9.Radiative transfer theory and modeling
  • A focus of this session was the new techniques and algorithms developed for the retrieval of optical properties from cloudy scenes, a task which presents many unique problems.

    Eli MLAWER introduced an updated version of RRTM, which makes use of advances in computing architecture to improve the speed of radiation calculations in GCMs. Improved radiative transfer models were also presented by Anthony DAVIS and Jerome VIDOT.

    Sheng-Hsiang WANG highlighted shortcomings in the assumption of uniform aerosol optical properties. A transport with two layers was observed and a two-layer aerosol model was developed to explain this.

10.Ice clouds: Light scattering, radiometric polarimetric remote sensing, and radiation
  • The invited speaker, Dr. Brian KAHN, spoke about retrieving ice-cloud properties from hyperspectral infrared observations. Observations from AIRS were found to be very useful in characterizing ice clouds, and multi-sensor approaches show a lot of promise.

    While observations have been successful, there is plenty of work to be done on the theory of light scattering by ice crystals, particularly in the resonance region (where the size of the scattering particle is similar to the incident wavelength), and effects such as photon tunneling need to be further explored. This may require a novel physical--geometric optics approach.

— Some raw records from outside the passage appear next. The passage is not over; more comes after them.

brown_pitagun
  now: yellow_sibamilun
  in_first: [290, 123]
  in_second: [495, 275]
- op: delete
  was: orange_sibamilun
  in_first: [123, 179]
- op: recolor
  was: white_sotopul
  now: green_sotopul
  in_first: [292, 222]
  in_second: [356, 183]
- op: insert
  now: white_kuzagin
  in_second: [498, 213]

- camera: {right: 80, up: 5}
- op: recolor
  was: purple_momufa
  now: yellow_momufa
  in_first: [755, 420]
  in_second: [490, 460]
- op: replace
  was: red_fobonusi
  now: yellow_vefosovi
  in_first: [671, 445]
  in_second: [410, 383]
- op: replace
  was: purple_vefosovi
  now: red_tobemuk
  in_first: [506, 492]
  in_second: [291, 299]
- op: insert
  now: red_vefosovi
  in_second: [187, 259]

11.Surface measurements and field experiments
  • Von WALDEN presented the results of the ICECAPS (Integrated Characterization of Energy, Clouds, Atmospheric state, and Precipitation at Summit) experiment, which aimed to determine the effect of clouds on Greenland's surface energy budget.

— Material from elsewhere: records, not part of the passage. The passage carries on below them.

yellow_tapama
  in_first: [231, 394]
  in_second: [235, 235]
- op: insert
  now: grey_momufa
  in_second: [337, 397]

    A lively discussion was sparked by invited speaker Julian GRöBNER's talk, in which he described an effort to measure cloud fractions 24 hours a day, using an infrared camera and a gold-coated spherical mirror observing 180$^\circ$ of the sky during day and night.

    Mikhail KRINITSKIY described another method for determining cloud fraction, which distinguishes between cloudy and clear sky using only color saturation.

    Improved measurements of aerosol--cloud interaction, aerosol optical depths, and the solar spectrum were also reported, and updates were given on several ongoing calibration and intercomparison projects for radiometers.

12.Ocean optics
  • Knut STAMNES, Jacek CHOWDHARY and Jürgen FISCHER all spoke on the topic of the retrieval of optical properties using satellite measurements of ocean color.

    Neural networks were used to train the algorithms presented in several talks at the conference. In this session, success was reported in their use for merging data collected simultaneously by different instruments, and for retrieving parameters from SeaWiFS (Sea-Viewing Wide Field-of-View Sensor), greatly improving the speed of the retrieval.

13.Solar UV radiation
  • Several authors presented the results of UV measurements over a period of about 20 years, in both oral presentations and posters, including overviews by invited speakers Germar BERNHARD and Ben LILEY. The measurements of broadband radiometers in general show no significant trend in recent decades. However, a strong daily and annual variability of UV exposure caused by clouds and aerosols has become apparent, and the research focus has shifted to this area.

    Finally, the consequences of UV exposure for both humans and materials were discussed. For humans, a balance between the positive (vitamin D production) and the negative (skin cancer) needs to be struck, and the research from this session will aid in this.